Caterina Gratton, PhD
Campus Location: Evanston
Website: https://www.grattonlab.org/
Research Types: Cognitive Neuroscience
Faculty Technique: Computation and Modeling, Human Functional and Structural Imaging
Research Interest Description:
At every waking moment the human brain absorbs information, selectively filters it, and integrates it into perceptions and memories. When presented with the same world, we can effortlessly engage in many different activities depending on our goals. How does the brain flexibly coordinate these functions? What happens when they break down? Our lab pursues these fundamental questions using a combination of methods including functional Magnetic Resonance Imaging (fMRI), electroencephalography (EEG), transcranial magnetic stimulation (TMS), and studies of patients with different forms of neurological or psychiatric illness. We combine these methods with a sophisticated computational toolkit, examining the representational, processing, and network characteristics of different brain regions.

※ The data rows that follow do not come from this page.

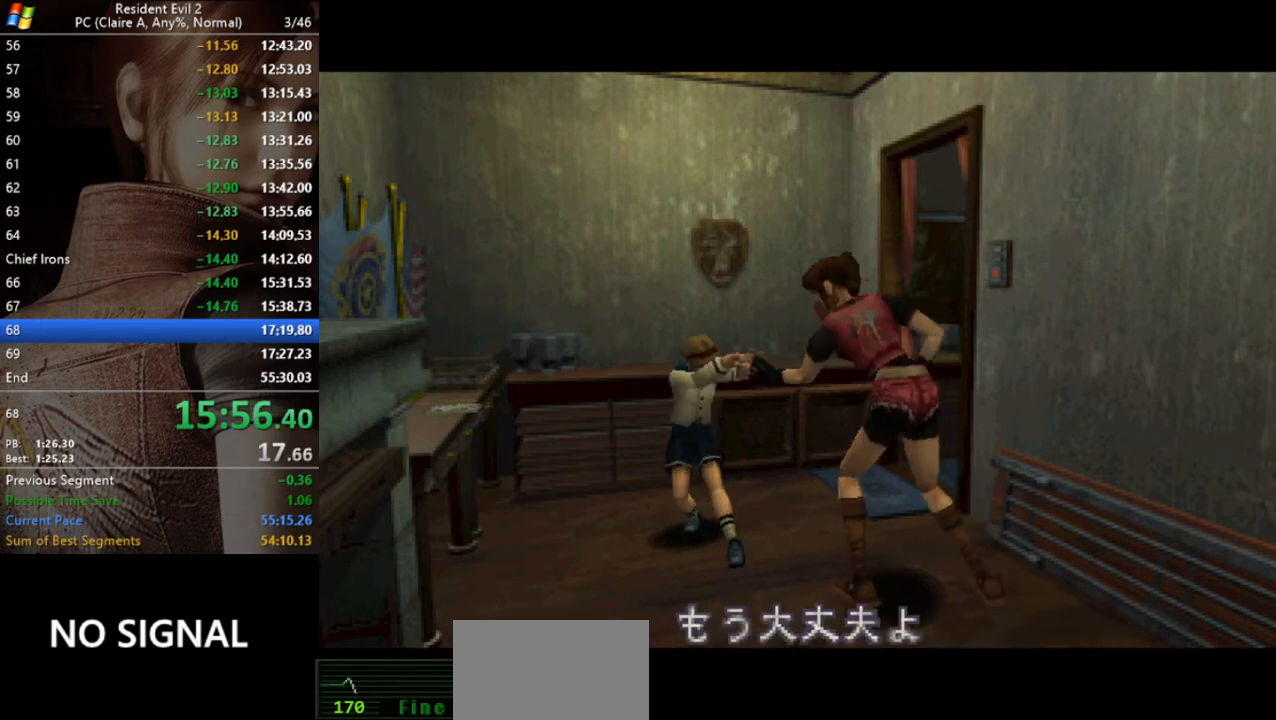
{"keys": [], "events": [[33, "a", "up"], [33, "run", "up"], [33, "s", "up"], [100, "d", "up"], [167, "a", "down"], [167, "aim", "down"], [200, "act", "down"], [200, "aim", "up"], [267, "act", "up"], [267, "run", "down"], [267, "s", "down"], [300, "a", "up"], [300, "run", "up"], [333, "d", "down"], [333, "s", "up"], [433, "d", "up"]]}
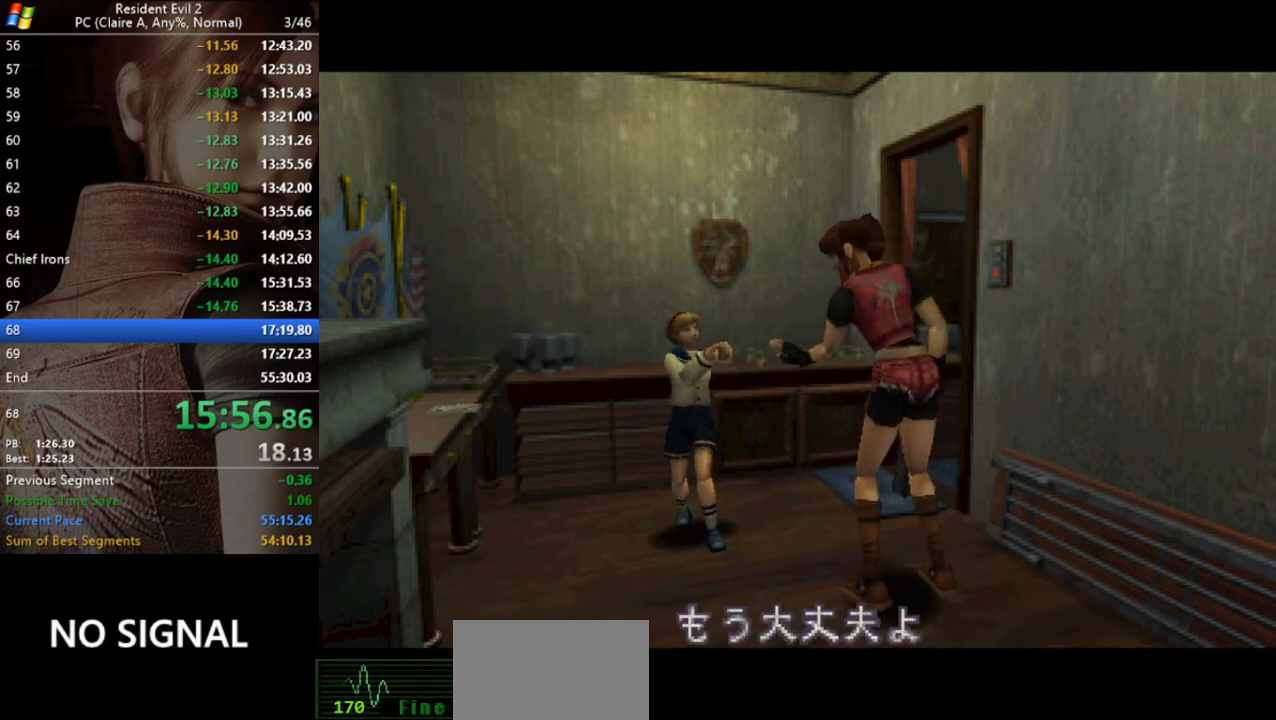
{"keys": [], "events": [[33, "aim", "down"], [67, "aim", "up"], [167, "aim", "down"], [267, "aim", "up"], [367, "aim", "down"], [400, "aim", "up"]]}
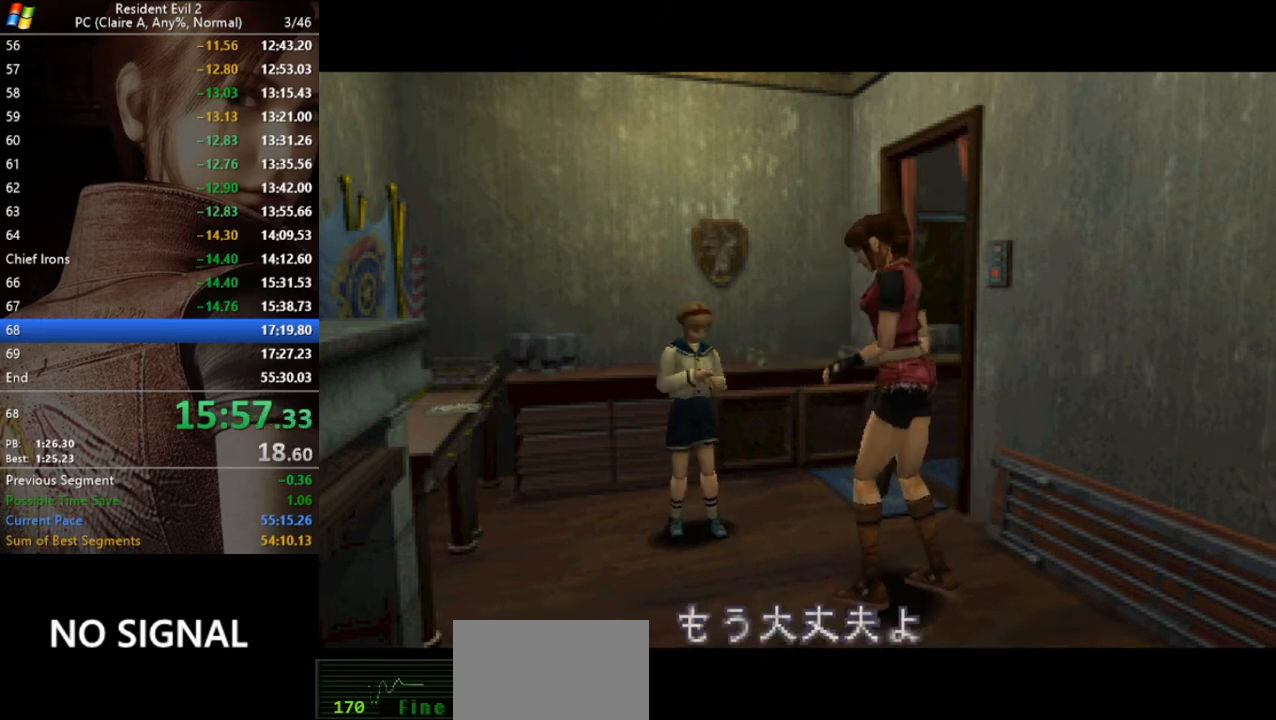
{"keys": [], "events": [[67, "a", "down"], [100, "s", "down"], [200, "a", "up"], [200, "aim", "down"], [200, "d", "down"], [233, "act", "down"], [233, "s", "up"], [300, "aim", "up"], [300, "d", "up"], [333, "act", "up"], [433, "aim", "down"], [467, "aim", "up"]]}
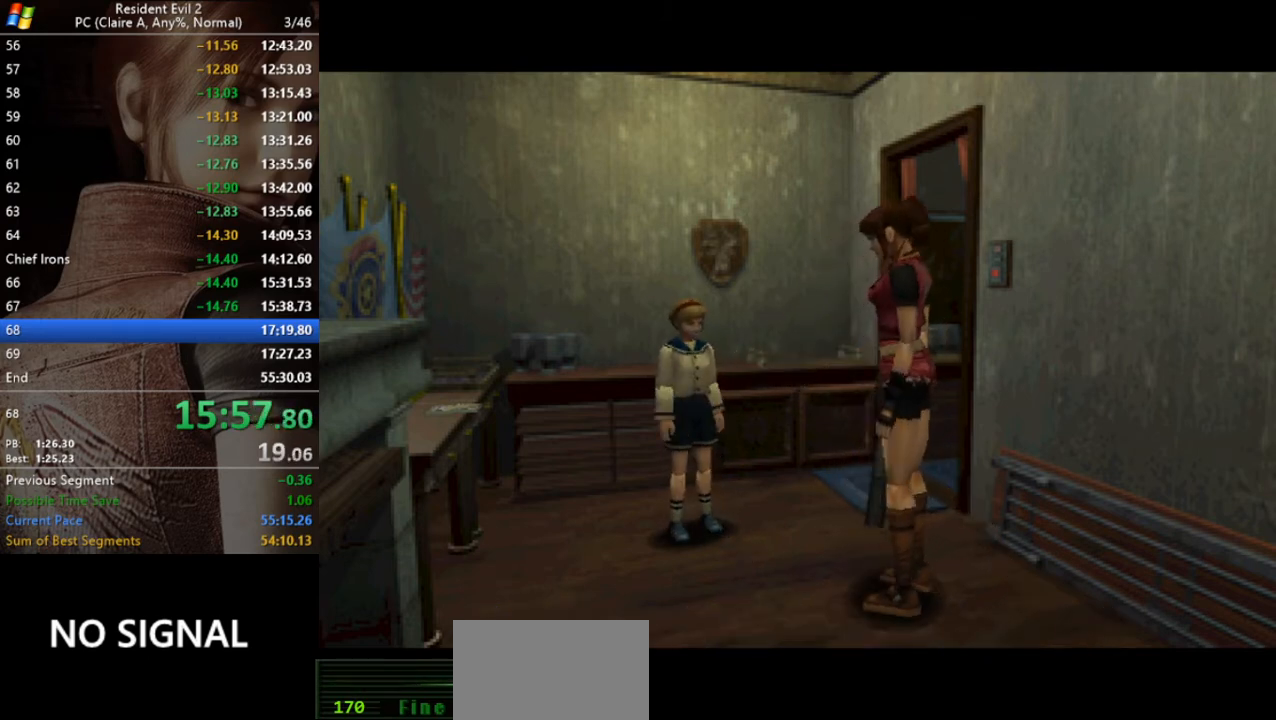
{"keys": ["act", "aim"], "events": [[67, "aim", "down"], [167, "aim", "up"], [433, "aim", "down"], [500, "act", "down"]]}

Assistant Professor of Neuroscience

Alicia Guemez-Gamboa, PhD
Campus Location: Chicago
Website: http://sites.northwestern.edu/guemezgamboalab/
Research Types: Genetics and Epigenetics, Neurobiology of Disease, Neurodevelopment, Neuronal Cell Biology
Faculty Technique: Circuit Tracing, Fluorescence Imaging & Microscopy, Molecular Biology & Molecular Genetics, Transcriptomics
Research Interest Description:
The main goal of our lab is to understand how neural circuits assemble during development and disease. We are particularly interested on the genetic causes and cellular mechanisms related to circuit defects in autism spectrum disorder and epilepsy. Our current research focuses on identifying and investigating novel molecular bases of cellular recognition that orchestrate neural circuit assembly during development, and how when they go awry contribute to brain connectivity defects.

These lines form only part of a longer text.